The cotton market ended Wednesday fractionally higher on low volume. The market does have growing concerns about the upcoming U.S.-Chinese trade talks in October. However, Tuesday at the UN, President Trump delivered very scathing and public criticism of the Chinese government. Thus oddsmakers are saying there will be no trade deal this year.
In other news, the U.S. dollar spiked higher and posted a life-of-contract close. The dollar’s rally was based on the neutrality of the Trump/Ukraine telephone transcripts. Usually, a strong dollar is considered a detriment to U.S. exports, particularity agricultural exports.
Thursday, USDA will issue its latest sales and exports data. The last few weeks have shown very slow business, with China a major canceler of U.S. cotton. Last week, China canceled 39,000 bales, and the prior week, some 24,000 bales. Conclusively, if the U.S. is not selling cotton below 60 cents, how can it possibly sell more with cotton above 60 cents.

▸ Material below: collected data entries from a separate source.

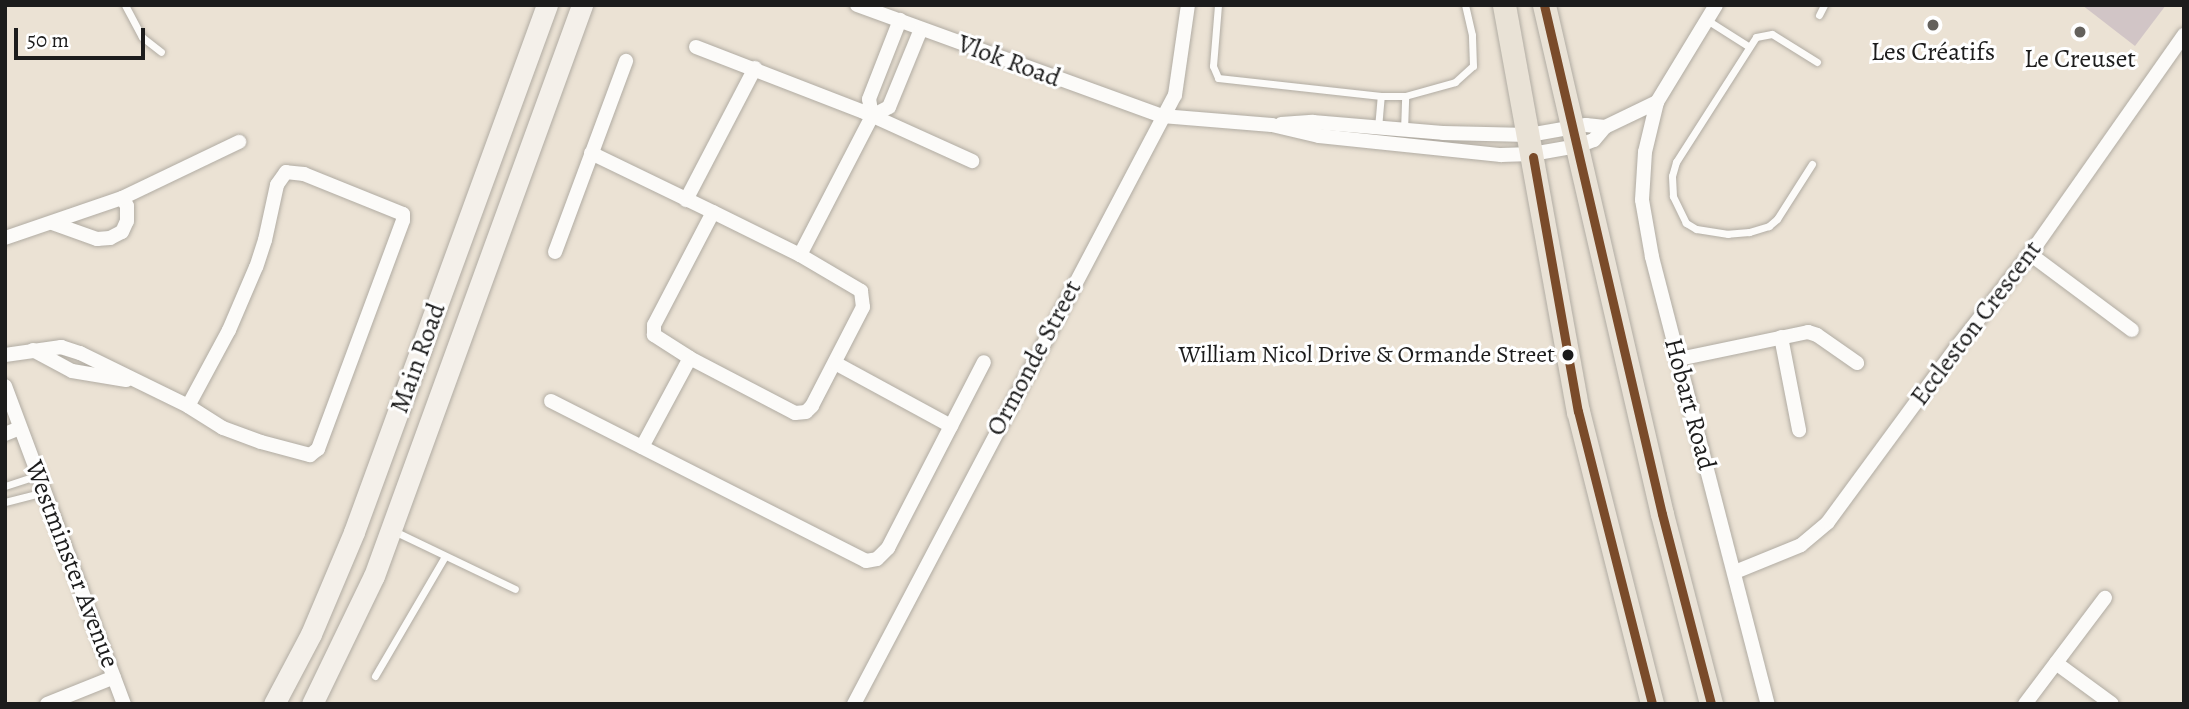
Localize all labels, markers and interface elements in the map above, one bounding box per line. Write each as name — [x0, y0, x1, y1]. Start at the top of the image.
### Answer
scale bar — [18, 14, 149, 58]
marker: Les Créatifs — [1925, 17, 1941, 33]
marker: Le Creuset — [2072, 24, 2088, 40]
text: 50 m — [27, 26, 69, 54]
street label: Vlok Road — [953, 28, 1065, 94]
place label: Les Créatifs — [1871, 36, 1995, 68]
place label: Le Creuset — [2024, 43, 2136, 75]
street label: Eccleston Crescent — [1904, 234, 2048, 412]
street label: Ormonde Street — [980, 275, 1088, 441]
street label: Main Road — [384, 299, 452, 417]
street label: Hobart Road — [1657, 335, 1723, 473]
place label: William Nicol Drive & Ormande Street — [1179, 341, 1555, 369]
marker: William Nicol Drive & Ormande Street — [1561, 348, 1575, 362]
street label: Westminster Avenue — [18, 456, 126, 672]

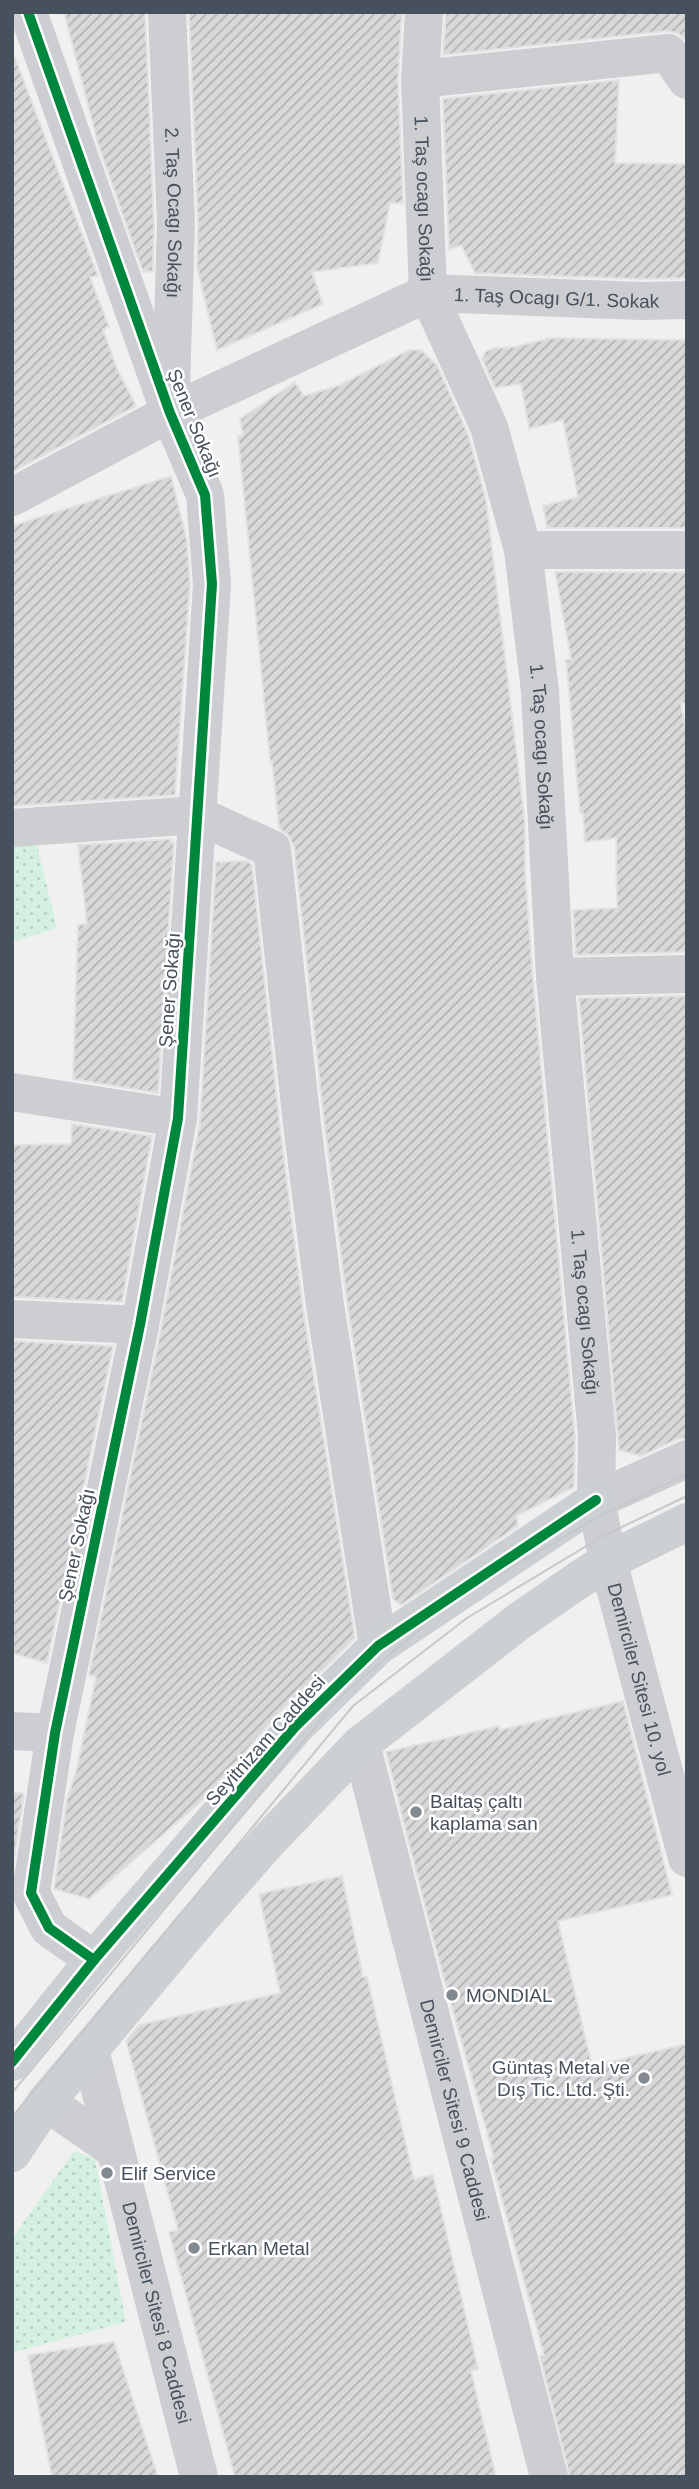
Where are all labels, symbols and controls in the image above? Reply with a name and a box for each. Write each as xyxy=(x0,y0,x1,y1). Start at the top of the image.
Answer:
street label: 1. Taş ocagı Sokağı xyxy=(410,115,438,282)
street label: 2. Taş Ocagı Sokağı xyxy=(161,127,186,299)
street label: 1. Taş Ocagı G/1. Sokak xyxy=(453,284,660,312)
street label: Şener Sokağı xyxy=(163,366,226,480)
street label: 1. Taş ocagı Sokağı xyxy=(526,663,557,831)
street label: Şener Sokağı xyxy=(155,932,184,1048)
street label: 1. Taş ocagı Sokağı xyxy=(567,1228,603,1396)
street label: Şener Sokağı xyxy=(54,1487,99,1604)
street label: Demirciler Sitesi 10. yol xyxy=(603,1581,675,1778)
street label: Seyitnizam Caddesi xyxy=(201,1671,329,1810)
place label: Baltaş çaltı kaplama san xyxy=(430,1791,538,1834)
marker: Baltaş çaltı kaplama san xyxy=(408,1804,424,1820)
place label: MONDIAL xyxy=(466,1985,553,2006)
marker: MONDIAL xyxy=(444,1987,460,2003)
street label: Demirciler Sitesi 9 Caddesi xyxy=(416,1997,493,2223)
place label: Güntaş Metal ve Dış Tic. Ltd. Şti. xyxy=(492,2057,630,2100)
marker: Güntaş Metal ve Dış Tic. Ltd. Şti. xyxy=(636,2070,652,2086)
place label: Elif Service xyxy=(121,2163,216,2184)
marker: Elif Service xyxy=(99,2165,115,2181)
street label: Demirciler Sitesi 8 Caddesi xyxy=(118,2200,195,2426)
place label: Erkan Metal xyxy=(208,2238,309,2259)
marker: Erkan Metal xyxy=(186,2240,202,2256)

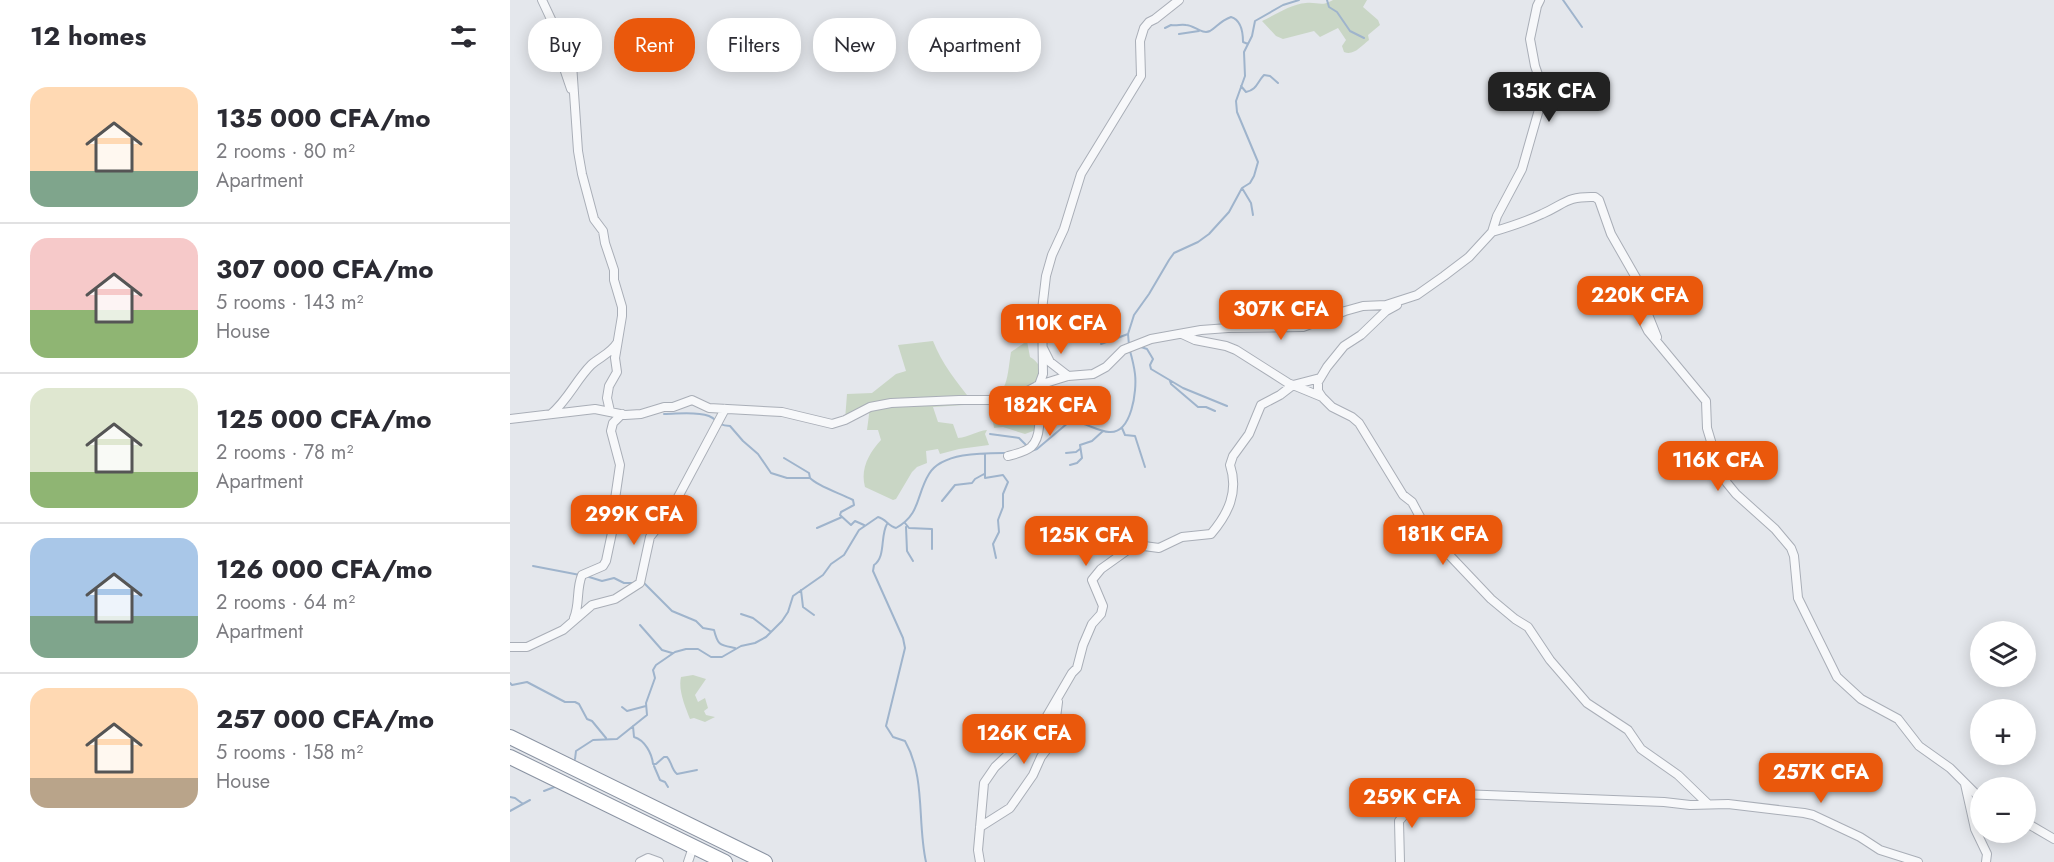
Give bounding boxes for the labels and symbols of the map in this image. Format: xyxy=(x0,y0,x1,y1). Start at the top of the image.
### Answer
pin: 135K CFA xyxy=(1487,72,1611,123)
pin: 220K CFA xyxy=(1578,276,1702,327)
pin: 307K CFA xyxy=(1219,290,1343,341)
pin: 110K CFA xyxy=(999,304,1123,355)
pin: 182K CFA xyxy=(988,386,1112,437)
pin: 116K CFA xyxy=(1656,441,1780,492)
pin: 299K CFA xyxy=(572,495,696,546)
pin: 181K CFA xyxy=(1381,515,1505,566)
pin: 125K CFA xyxy=(1024,516,1148,567)
pin: 126K CFA xyxy=(962,714,1086,765)
pin: 257K CFA xyxy=(1759,753,1883,804)
pin: 259K CFA xyxy=(1350,778,1474,829)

The National Hurricane Service is showing no less than four “tropical things” out in the Atlantic. Currently, none of those events seem to be threatening the U.S. mainland.
As the calendar rushes towards the end of the month, and the end of quarter, speculators continue to weasel out of their net short positions. At their peak, speculators were net short 49,000 contracts. However, the latest government has them about half of their original positions. Thus, every time the market ducks, speculators step in and buy.
Wednesday, December cotton settled at 60.45 cents, up 0.05 cent, March ended at 61.17 cents, off 0.02 cent and December 2020 ended at 63.74 cents up 0.15 cent. Wednesday’s estimated volume was 16,326 contracts.